> [Available data]:
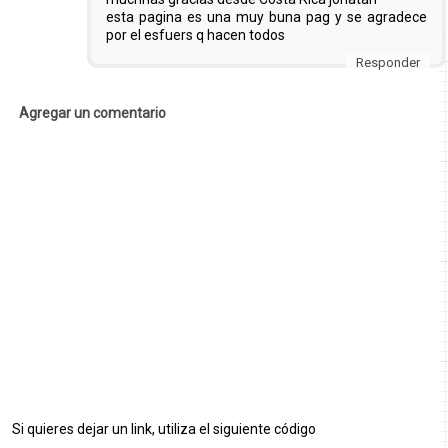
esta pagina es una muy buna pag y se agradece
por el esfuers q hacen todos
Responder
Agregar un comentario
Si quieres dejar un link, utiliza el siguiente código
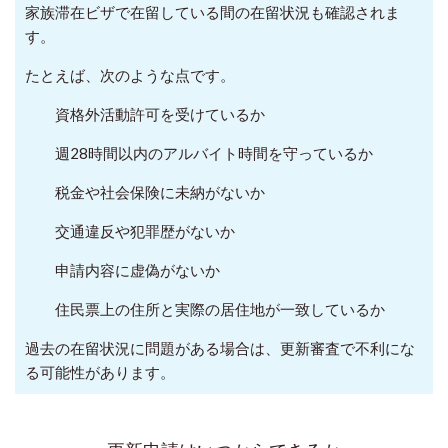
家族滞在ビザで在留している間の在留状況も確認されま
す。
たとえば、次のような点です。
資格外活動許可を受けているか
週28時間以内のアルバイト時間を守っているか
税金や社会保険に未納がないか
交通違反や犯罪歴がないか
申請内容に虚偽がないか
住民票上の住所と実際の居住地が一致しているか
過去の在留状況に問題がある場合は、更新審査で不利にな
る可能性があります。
---
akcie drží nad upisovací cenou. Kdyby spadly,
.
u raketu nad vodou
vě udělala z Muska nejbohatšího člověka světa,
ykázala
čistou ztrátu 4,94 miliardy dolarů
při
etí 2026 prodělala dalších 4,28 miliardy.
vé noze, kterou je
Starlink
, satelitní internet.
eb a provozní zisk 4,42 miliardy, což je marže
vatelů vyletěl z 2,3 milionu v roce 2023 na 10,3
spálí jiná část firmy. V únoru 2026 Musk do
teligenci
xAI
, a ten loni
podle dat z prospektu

> [Instructions to follow]: I'd like every line with the string "miliardy" copied from the listing.

> [Exercise response]:
čistou ztrátu 4,94 miliardy dolarů
etí 2026 prodělala dalších 4,28 miliardy.
eb a provozní zisk 4,42 miliardy, což je marže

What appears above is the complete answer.